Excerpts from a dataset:

↓

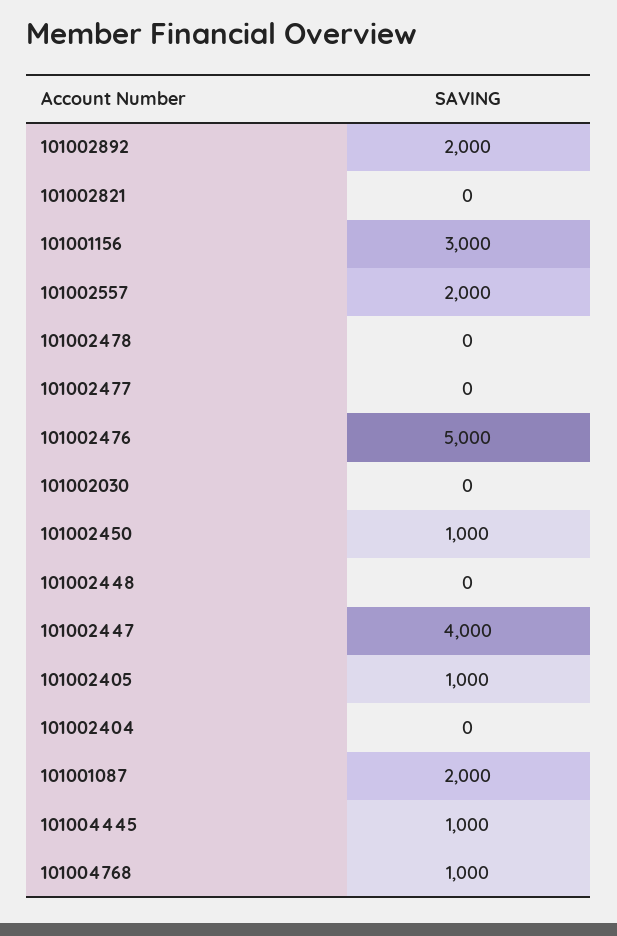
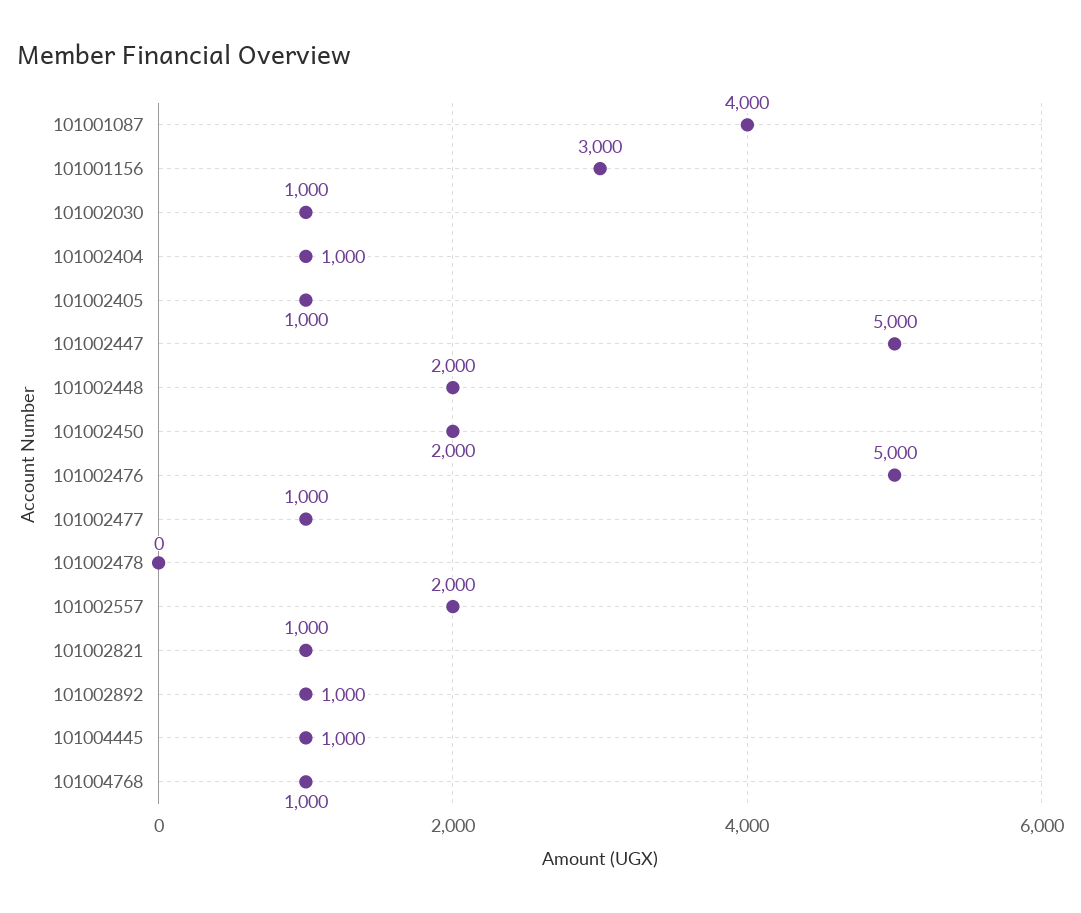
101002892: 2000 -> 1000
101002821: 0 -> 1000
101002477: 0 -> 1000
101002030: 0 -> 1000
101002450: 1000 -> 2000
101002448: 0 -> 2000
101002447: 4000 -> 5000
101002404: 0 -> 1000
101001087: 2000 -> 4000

↑

How to complete this task:
When restating the records word for word, omit any picture they contain.

Solution to this problem:
101002892: 2000 -> 1000
101002821: 0 -> 1000
101002477: 0 -> 1000
101002030: 0 -> 1000
101002450: 1000 -> 2000
101002448: 0 -> 2000
101002447: 4000 -> 5000
101002404: 0 -> 1000
101001087: 2000 -> 4000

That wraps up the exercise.